The Supreme Court on 10th June 2008 concluded on a dispute about the extent of profiteering in usury lending.
Case
According to the Japan Times on 11th June 2008, the defendan, formerly a senior member of the Goryo-kai, a group affiliated with Japan’s largest underworld syndicate, the Kobe-based Yamaguchi-gumi, was once called a loan shark tycoon in Japan.
The plaintiffs borrowed money from a lender linked with the Goryo-kai at an annual interest rate of more than 1,000 percent: the plaintiffs borrowed money from illegal loan outlets controlled by Kajiyama between November 2000 and May 2003; they were made to pay back the loans at exorbitant annual interest rates of between several hundred and several thousand percent–far higher than the maximum rate of 29.2 percent permitted under the Investment Deposit and Interest Rate Law, faced threats and coercive action during collection, the Yomiuri reported.

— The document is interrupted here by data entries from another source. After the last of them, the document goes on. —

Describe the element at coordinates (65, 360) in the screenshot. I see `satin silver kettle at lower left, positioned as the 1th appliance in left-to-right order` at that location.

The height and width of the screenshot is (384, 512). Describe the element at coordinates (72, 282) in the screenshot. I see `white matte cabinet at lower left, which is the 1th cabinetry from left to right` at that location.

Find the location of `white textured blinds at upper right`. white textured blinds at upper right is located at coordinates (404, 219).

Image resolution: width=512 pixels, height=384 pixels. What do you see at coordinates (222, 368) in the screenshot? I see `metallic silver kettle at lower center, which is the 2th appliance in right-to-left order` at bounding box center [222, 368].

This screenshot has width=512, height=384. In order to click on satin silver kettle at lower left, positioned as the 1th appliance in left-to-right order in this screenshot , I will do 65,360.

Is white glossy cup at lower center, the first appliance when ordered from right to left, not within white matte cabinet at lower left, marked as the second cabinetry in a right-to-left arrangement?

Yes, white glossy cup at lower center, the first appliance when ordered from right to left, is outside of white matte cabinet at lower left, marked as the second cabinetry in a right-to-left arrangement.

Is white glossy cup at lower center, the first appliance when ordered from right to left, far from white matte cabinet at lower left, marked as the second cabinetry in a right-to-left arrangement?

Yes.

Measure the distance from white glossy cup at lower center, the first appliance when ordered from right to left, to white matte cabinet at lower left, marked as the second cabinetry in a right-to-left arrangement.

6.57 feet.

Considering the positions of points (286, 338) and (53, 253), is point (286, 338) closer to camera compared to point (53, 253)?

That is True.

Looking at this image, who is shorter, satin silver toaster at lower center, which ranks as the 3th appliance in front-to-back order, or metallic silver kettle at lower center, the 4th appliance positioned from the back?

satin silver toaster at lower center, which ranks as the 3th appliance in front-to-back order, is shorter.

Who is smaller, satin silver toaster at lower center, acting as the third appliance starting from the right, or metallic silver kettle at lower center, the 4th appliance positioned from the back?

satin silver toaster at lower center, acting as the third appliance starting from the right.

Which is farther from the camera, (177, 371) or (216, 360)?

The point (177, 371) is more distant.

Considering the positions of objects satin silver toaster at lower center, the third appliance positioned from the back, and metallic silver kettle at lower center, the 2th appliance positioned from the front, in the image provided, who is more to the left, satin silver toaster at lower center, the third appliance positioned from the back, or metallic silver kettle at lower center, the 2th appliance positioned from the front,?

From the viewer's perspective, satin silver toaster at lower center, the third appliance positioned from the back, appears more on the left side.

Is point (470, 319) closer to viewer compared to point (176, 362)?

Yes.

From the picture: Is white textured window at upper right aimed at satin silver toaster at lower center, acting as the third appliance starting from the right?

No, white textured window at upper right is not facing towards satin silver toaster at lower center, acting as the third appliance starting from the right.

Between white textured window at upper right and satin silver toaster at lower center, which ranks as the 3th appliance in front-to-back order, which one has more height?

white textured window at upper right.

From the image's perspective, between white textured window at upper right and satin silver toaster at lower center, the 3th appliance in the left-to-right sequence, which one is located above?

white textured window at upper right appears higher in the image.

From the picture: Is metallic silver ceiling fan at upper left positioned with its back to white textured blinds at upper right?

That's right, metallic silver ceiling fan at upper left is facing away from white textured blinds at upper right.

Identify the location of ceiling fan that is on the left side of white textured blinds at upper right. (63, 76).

The plaintiffs argued that the loan contracts themselves were invalid as unethical contract and demanded ¥35 million in principal, interest and compensation for mental anguish, as well as punitive damages for unethical practices.
Profiteering
Borrowers can ask reimbursement of excessive payment exceeding a cap of the Interest Rate Restriction Law. The law declares that even if borrowers agree with their payment of excessive interest, the contracts are void. Therefore, the payment exceeding the cap of restricted rate become earnings no based on the legitimate contract. In other word, getting interest within the law shall be permitted.
Tort
If the interest rate is breach of the Investment Law that impose criminal sanction to the lending exceeding the cap interest on the law, borrowes can sue compensation claim based on tort to loan sharks. What extent of reimbursement can lenders deduct against borrower’s claim based on tort?
Views
One is that usuries can hold the profit to the extent to the cap of interest rate legitimated by the Interest Rate Restriction Law, in addition to the principal. Second view says that usury can only withhold his principal, therefore he can not ask to pay the interest even if it is legitimate. Third opinion indicates that lenders have to pay all of repayment by borrowers: the lending by loan shark is “an unethical act” which is considered to be based on unlawful causation or inducement, therefore asking repayment of principal is breach of civil law (art. 708); therefore lenders can not withhold both interest and principal.
Lower Cout decisions
In June 2006, the Matsuyama District Court ordered the defendant, a operator of a gangster-linked moneylender, to pay about ¥3.6 million in compensation to seven of the 11 plaintiffs. However, the courf of appeal, Takamatsu High Court, overruled that decision in December that year, ordering Kajiyama to pay about ¥14 million to all 11 borrowers; in oher word, the defendant had been ordered to compensate the 11 plaintiffs only for interest.
Top Cour Decision
The focus of the trial was on whether the plaintiffs would be able to have their initial principals returned, as well as the illegal high interest payments they made.
The Supreme Court approved above third view and ordered the defendant loan shark to restore all repayment by a borrower: the court ruling applied a provision in the Civil Code that “the return of payments made for things contrary to public order and decency cannot be demanded” to the business of loan-sharking; the ruling indicated that loan sharks should not be able to demand victims who borrowed money from them pay back their loans and that the victims should be compensated for the entire amount they have already paid back; in a word, the court ordered a loan shark to compensate his customers for both the principal and the illegally exorbitant interest rates he charged, overruling a high court decision. The cour sent the case back to the Takamatsu High Court, ordering it to recalculate the award to include the principal.